→ PROVIDED TEXT:
Russian Billionaire's Divorce Payout Reduced by Swedish Court

Russian oligarch Dmitry Rybolovlev, ranked on the Forbes’s list of billionaires with a net worth of $8.5 billion, was ordered by a Swiss Court in May 2014 to pay his ex-wife Elena Rybolovlev more than half of the estimated net worth, $4.5 billion dollars. At the time, the payout was considered the world’s largest divorce settlement. On June 11th, an appellate court in Switzerland overruled that prior decision and limited Ms. Rybolovlev’s recovery to a paltry $609 million dollars.

→ EXTRACTED ENTRIES:
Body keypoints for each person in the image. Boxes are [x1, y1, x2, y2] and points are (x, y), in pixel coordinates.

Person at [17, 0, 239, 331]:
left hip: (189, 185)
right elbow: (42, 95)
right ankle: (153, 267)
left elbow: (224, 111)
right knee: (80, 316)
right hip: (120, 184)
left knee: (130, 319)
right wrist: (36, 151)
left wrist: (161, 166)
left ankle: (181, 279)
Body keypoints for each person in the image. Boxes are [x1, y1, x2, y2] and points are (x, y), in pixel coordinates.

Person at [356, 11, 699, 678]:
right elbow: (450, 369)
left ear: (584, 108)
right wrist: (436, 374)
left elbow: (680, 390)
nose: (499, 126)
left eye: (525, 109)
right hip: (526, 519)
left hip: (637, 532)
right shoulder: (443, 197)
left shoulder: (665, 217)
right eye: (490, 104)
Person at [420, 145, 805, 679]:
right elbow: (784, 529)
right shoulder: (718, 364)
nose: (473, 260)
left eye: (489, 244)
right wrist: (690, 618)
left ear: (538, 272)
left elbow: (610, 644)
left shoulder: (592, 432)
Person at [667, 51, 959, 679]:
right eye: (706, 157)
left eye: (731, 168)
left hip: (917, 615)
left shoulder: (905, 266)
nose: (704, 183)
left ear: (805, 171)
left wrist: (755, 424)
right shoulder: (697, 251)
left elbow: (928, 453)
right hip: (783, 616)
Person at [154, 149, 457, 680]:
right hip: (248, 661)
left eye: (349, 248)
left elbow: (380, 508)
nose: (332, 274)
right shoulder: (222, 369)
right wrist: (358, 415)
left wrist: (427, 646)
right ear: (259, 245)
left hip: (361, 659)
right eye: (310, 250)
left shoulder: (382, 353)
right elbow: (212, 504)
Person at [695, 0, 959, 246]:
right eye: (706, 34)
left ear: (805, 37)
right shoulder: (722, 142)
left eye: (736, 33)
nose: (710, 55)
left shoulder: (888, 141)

→ WORK TO COMPLETE:
1. Name every dollar figure given in the article on the Rybolovlev divorce payout.
2. Write the next part of the article on the Rybolovlev divorce payout, picking up right after its last sentence.

→ ANSWERS TO THE EXERCISE:
1. $8.5 billion, $4.5 billion, and $609 million.

2.
Mr. Rybolovlev, a self-made billionaire, earned his fortune in various business endeavors in medical, finance, and minerals industries. The Rybolovlev’s gained notoriety with the purchase of a majority ownership position in the French soccer club, AS Monaco FC, and for his antics of their socialite daughter, Ekaterina, now 25 years old. A trust created in Ekaterina’s name purchased a property in Palm Beach, Florida from Donald Trump for $95 million in 2008 and an apartment on Central Park West in New York City in 2011 for $88 million, at the time the most expensive residential real estate purchase ever in Manhattan.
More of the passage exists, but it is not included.